What You’re Getting Wrong When It Comes to Making Pasta Sauce, According to Lidia Bastianich

overhead shot marinara in a large pot with a wooden spoon in it
Credit: Photo: Alex Lepe; Food Styling: Ben Weiner Credit: Photo: Alex Lepe; Food Styling: Ben Weiner

Lidia Bastianich knows a thing or two about pasta. The beloved chef, cookbook author, restaurateur, and host of the Emmy award-winning show Lidia’s Kitchen has been sharing her classic Italian recipes for decades. While she typically cooks everything from scratch, she stresses that cooking doesn’t need to be fussy or overly complicated. And if you use quality ingredients, the flavors speak for themselves.

In her kitchen, you’ll always find plum tomatoes, extra virgin olive oil, and balsamic vinegar. Her secret pantry ingredient? Dried porcini mushrooms, which she says amps up the flavor of any dish. “Dried porcini mushrooms are like the Italian umami. Sometimes I put them in the spice mill. It becomes a powder, and then you add it to a sauce and it gives a lot of flavor,” Bastianich says.

Lidia's From Our Family Table to Yours: More Than 100 Recipes Made with Love for All Occasions: A Cookbook
Credit: Knopf Credit: Knopf

Her latest book, Lidia’s From Our Family Table to Yours, features a collection of over 100 family recipes, including dishes she ate as a little girl such as Crespelle (Italian crepes) with Herb Pesto. Given her expertise, we were extremely curious what she does to make the best sauce. Here’s what she had to say. (Though if you don’t have time to make your own, she has her own jarred line, Lidia’s sauce, available at retailers including Eataly, Wegmans, Price Chopper, and more.)

1. Start with San Marzano tomatoes.

San Marzano tomatoes are a variety of plum tomatoes from Naples. They’re the best because they have thin skin, a lot of pulp, not too much juice, and not too many seeds,” Bastianich says. If you can find them ripe, even better, but canned tomatoes work great. “A good marinara sauce should take no more than 20 minutes,” she adds. Simply cook the tomatoes down, season it to your liking with fresh basil, salt and pepper, garlic, extra virgin olive oil, and you’ve got a delicious marinara sauce in no time.

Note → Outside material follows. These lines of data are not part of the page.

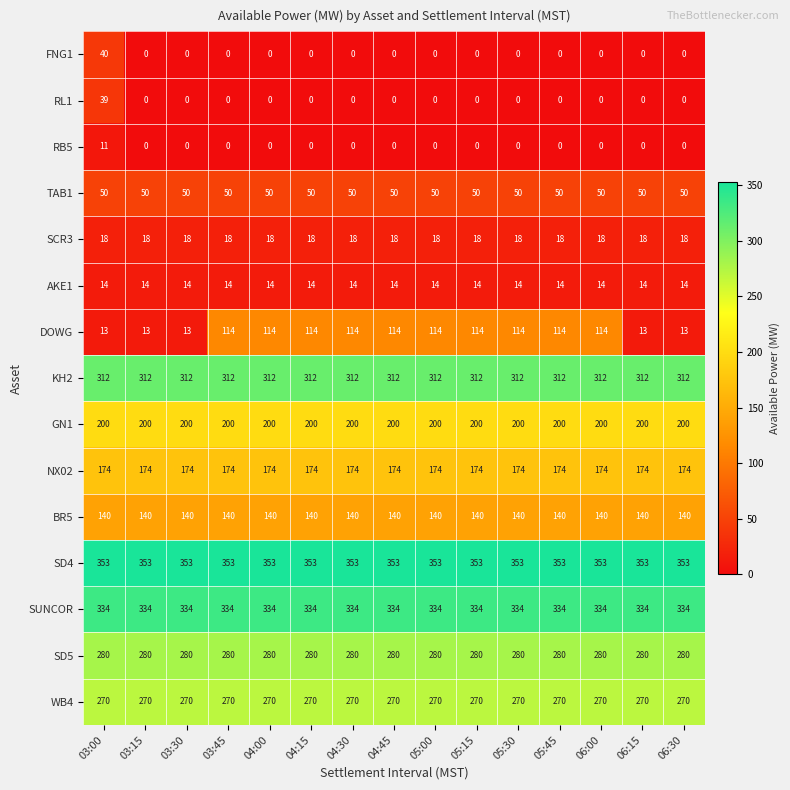

What is the difference between the highest and lowest values at 06:15?

353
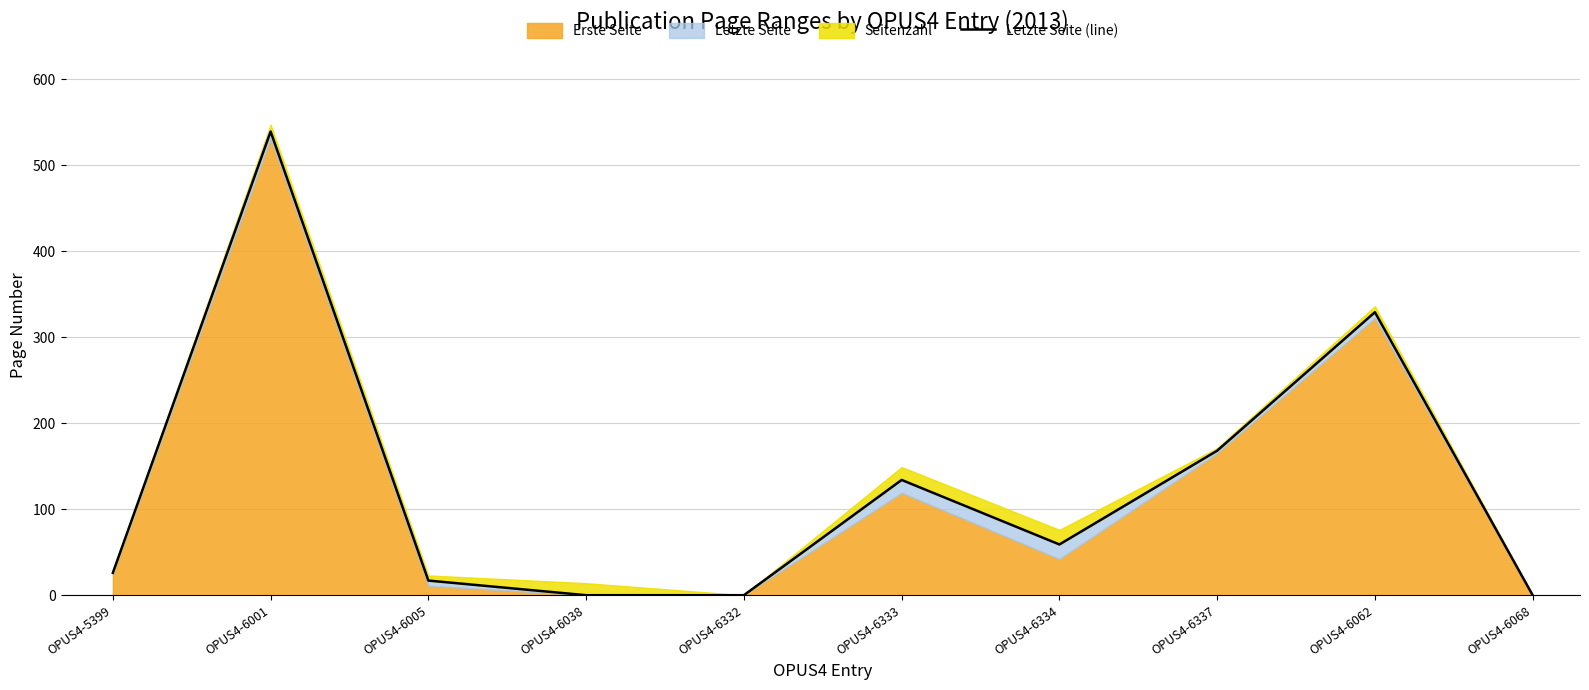

List the labels in order of value, smallest first.

OPUS4-6038, OPUS4-6332, OPUS4-6068, OPUS4-6005, OPUS4-5399, OPUS4-6334, OPUS4-6333, OPUS4-6337, OPUS4-6062, OPUS4-6001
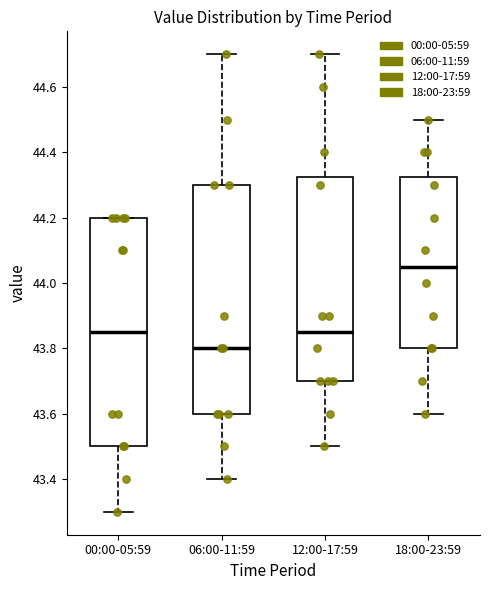

Which box has the highest median line?

18:00-23:59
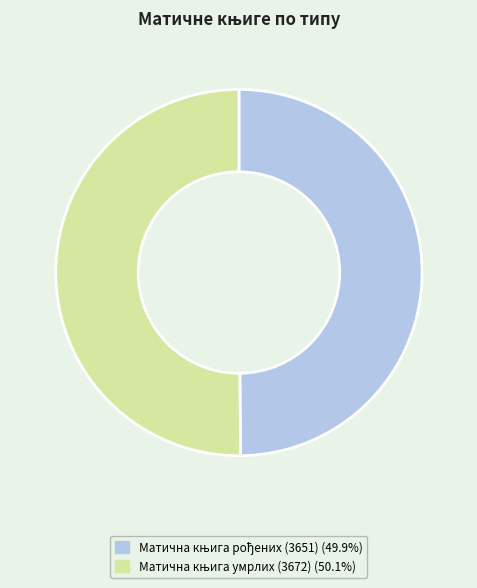

How many slices are in this pie chart?

2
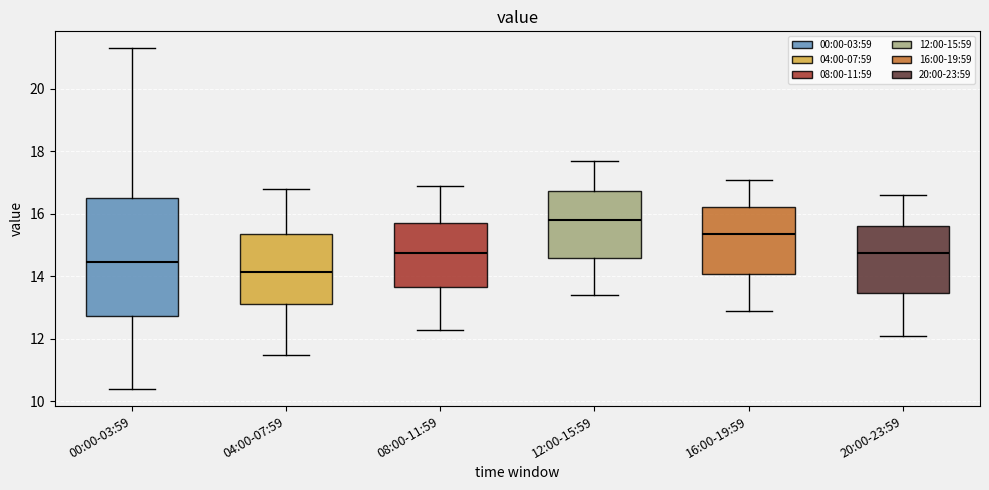

Where does the lower whisker of the box for 16:00-19:59 end on the y-axis? The values are not printed on the chart, so give them approximately, as read against the axis.

13.0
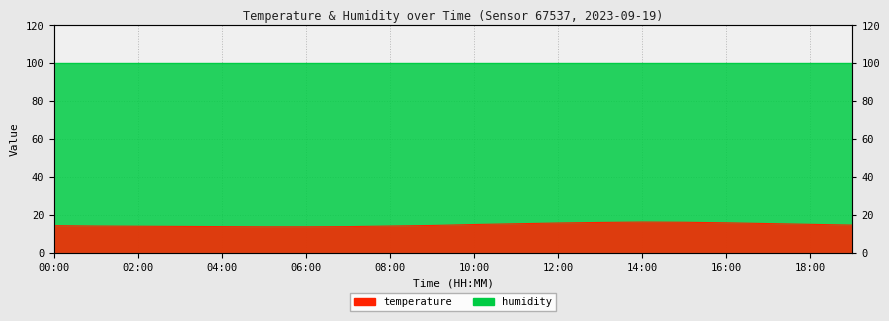

What is the difference between the maximum and second lowest values?

2.5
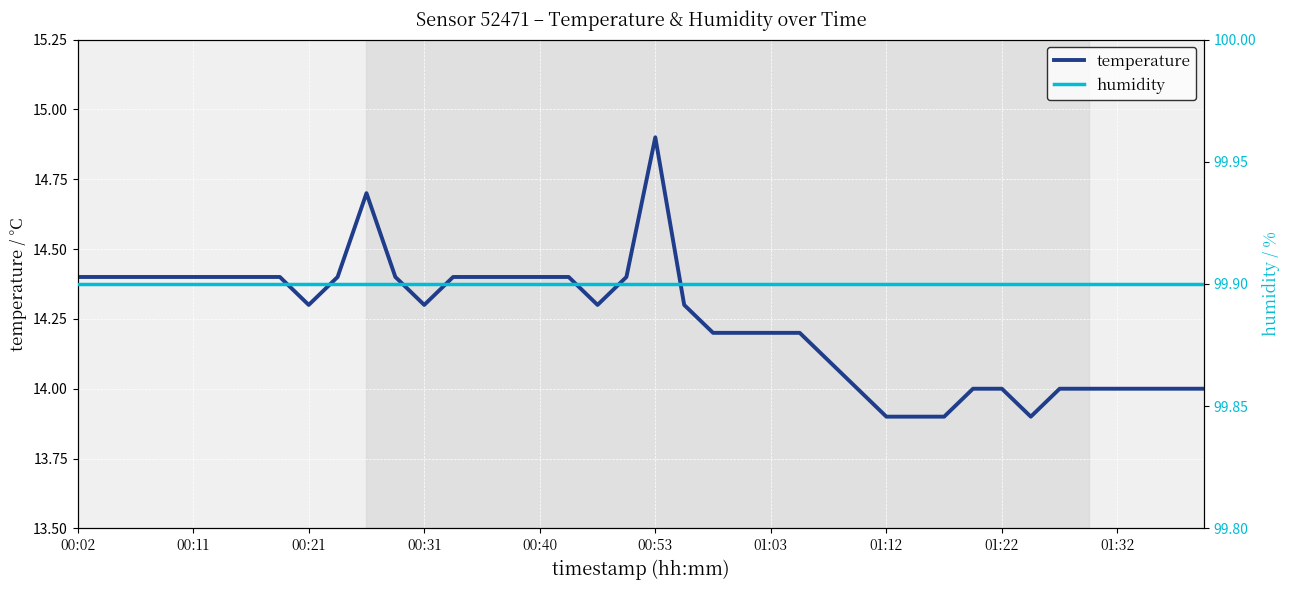

At how many categories does at least one series exceed 61?

40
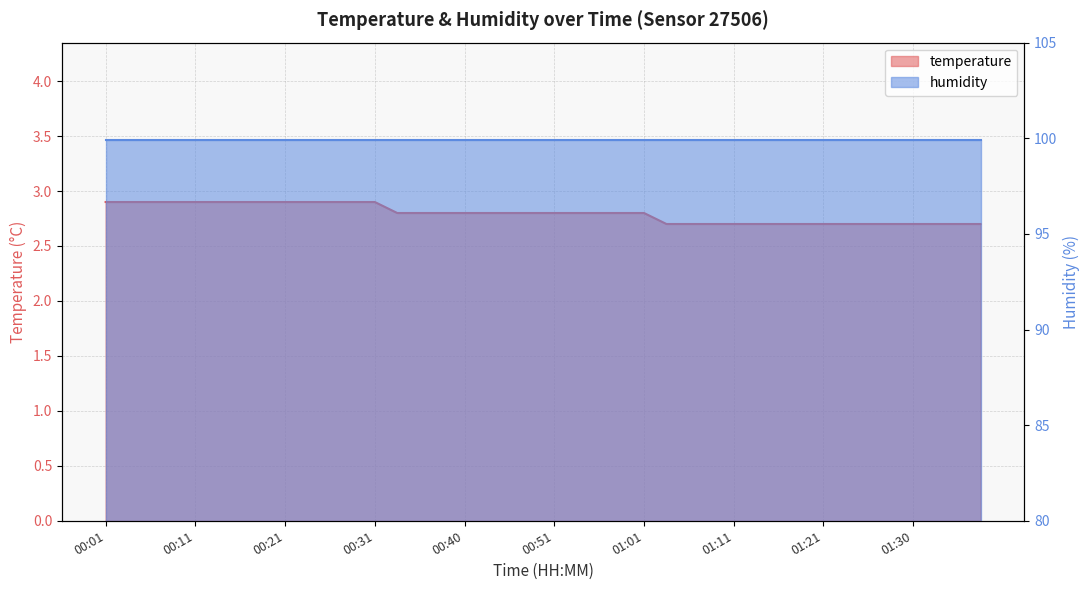

How many categories are shown in the chart?

40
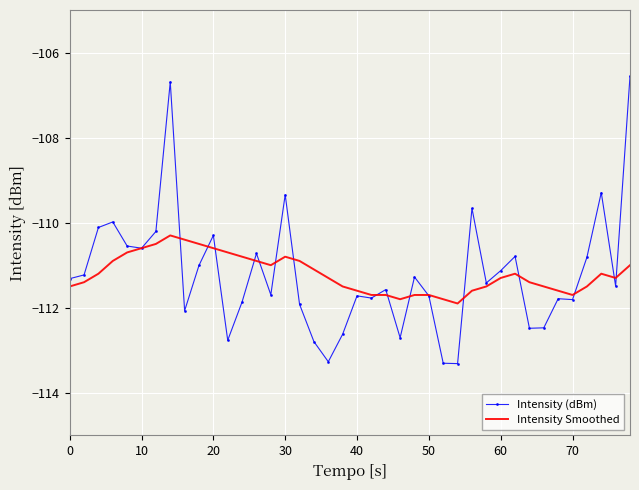

What is the minimum value shown in the chart?

-113.3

2. Never put your tomatoes in a blender.

Instead, squash them with your hands (or a vegetable mill if you have one). “If you put them in the blender, it incorporates a lot of air and it becomes pink. You want it nice and red,” Bastianich says.

3. Never rinse your pasta.

After you’re done cooking your pasta in salted water (without oil) to al dente, drain it but don’t rinse it. “You want the sauce to adhere to the pasta, and if you rinse the pasta, then everything slides off. And if you put oil in the cooking water, everything slides off.”

4. Match the shape to the sauce.

If you’re making a meaty Bolognese, you want something that’s going to allow the sauce to adhere to the pasta and get stuck in all those little crevices. “If you have a chunky sauce and something can go in there, I like rigatoni rigate. Rigate means it has the ridges, so it has more texture in your mouth.” For smoother, looser sauces, or even a clam sauce, she suggests going with a long noodle like spaghetti. “I love my spaghetti. I like to twirl it. I like the mouth feel of it [and how it] untwirls in your mouth.”

5. Never drown your pasta in sauce.

Bastianich sees this common mistake a lot, elaborating, “When you get a plate of pasta and it’s soupy underneath and the pasta didn’t envelop itself in the sauce, it tells me two things: Either oil has been put in when cooking the pasta or the pasta has been rinsed. And of course, the sauce is not reduced properly, and there’s too much [of it].” Instead, she suggests leaving a third of the sauce out, and dressing your pasta with just two-thirds of the sauce in a pan. This will allow the water to evaporate and the pasta to take up the sauce and finish cooking. Once that’s incorporated, if you still feel it isn’t enough, you can add more or have a little pot of sauce on the side for people to add to their liking. “What you want is [for] the pasta to be all coated with the sauce. A little sauce on the bottom, it’s okay, but not a puddle of it.”

6. Always save your pasta water.

Pasta water can help a sauce come together, so when you drain your pasta, make sure to save a cup or two. You can also keep some pasta water in the fridge to reheat leftovers. “You can use pasta water, stock, or even simple water. Reheat it, put a little bit of the water, maybe it’s missing a little bit of salt, a little bit of cheese, and bring it back up to eating. It’s good. I love reheated pasta.”

7. Turn your leftover pasta into a new dish.

If you’re still not convinced about eating that leftover pasta, turn it into a completely new dish and amp up the texture! “If you have a bowl of pasta left, put it in a pan with a little bit of olive oil and whisk two eggs. When the pasta has a nice little crunchiness, pour in the eggs and you have a frittata for breakfast the next morning.”